### WHAT TO PRODUCE
Render every line of the listing below as a numbered list, leaving out the blank lines and the pictures.

### RECORDS TO PROCESS
>>>>

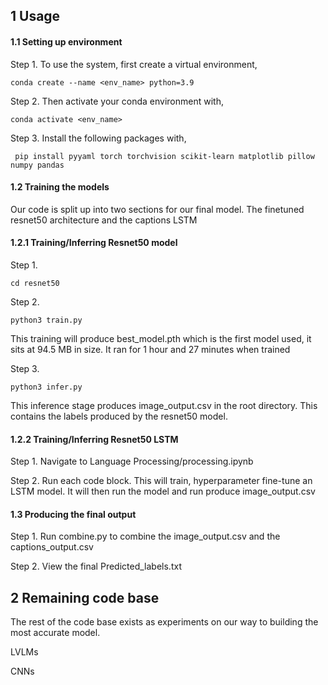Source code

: 

## 1 Usage

#### 1.1 Setting up environment

Step 1. To use the system, first create a virtual environment,

    conda create --name <env_name> python=3.9

Step 2. Then activate your conda environment with,

    conda activate <env_name>

Step 3. Install the following packages with,

     pip install pyyaml torch torchvision scikit-learn matplotlib pillow numpy pandas

#### 1.2 Training the models

Our code is split up into two sections for our final model. The finetuned resnet50 architecture and the captions LSTM 

#### 1.2.1 Training/Inferring Resnet50 model

Step 1. 
    
    cd resnet50

Step 2. 
    
    python3 train.py

This training will produce best_model.pth which is the first model used, it sits at 94.5 MB in size. It ran for 1 hour and 27 minutes when trained

Step 3.

    python3 infer.py

This inference stage produces image_output.csv in the root directory. This contains the labels produced by the resnet50 model.

#### 1.2.2 Training/Inferring Resnet50 LSTM

Step 1. Navigate to Language Processing/processing.ipynb 

Step 2. Run each code block. This will train, hyperparameter fine-tune an LSTM model. It will then run the model and run produce image_output.csv

#### 1.3 Producing the final output

Step 1. Run combine.py to combine the image_output.csv and the captions_output.csv 

Step 2. View the final Predicted_labels.txt

## 2 Remaining code base
The rest of the code base exists as experiments on our way to building the most accurate model.

LVLMs 

CNNs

<<<<

### TASK RESPONSE
1. Source code
2. : 
3. ## 1 Usage
4. #### 1.1 Setting up environment
5. Step 1. To use the system, first create a virtual environment,
6.     conda create --name <env_name> python=3.9
7. Step 2. Then activate your conda environment with,
8.     conda activate <env_name>
9. Step 3. Install the following packages with,
10.      pip install pyyaml torch torchvision scikit-learn matplotlib pillow numpy pandas
11. #### 1.2 Training the models
12. Our code is split up into two sections for our final model. The finetuned resnet50 architecture and the captions LSTM 
13. #### 1.2.1 Training/Inferring Resnet50 model
14. Step 1. 
15.     cd resnet50
16. Step 2. 
17.     python3 train.py
18. This training will produce best_model.pth which is the first model used, it sits at 94.5 MB in size. It ran for 1 hour and 27 minutes when trained
19. Step 3.
20.     python3 infer.py
21. This inference stage produces image_output.csv in the root directory. This contains the labels produced by the resnet50 model.
22. #### 1.2.2 Training/Inferring Resnet50 LSTM
23. Step 1. Navigate to Language Processing/processing.ipynb 
24. Step 2. Run each code block. This will train, hyperparameter fine-tune an LSTM model. It will then run the model and run produce image_output.csv
25. #### 1.3 Producing the final output
26. Step 1. Run combine.py to combine the image_output.csv and the captions_output.csv 
27. Step 2. View the final Predicted_labels.txt
28. ## 2 Remaining code base
29. The rest of the code base exists as experiments on our way to building the most accurate model.
30. LVLMs 
31. CNNs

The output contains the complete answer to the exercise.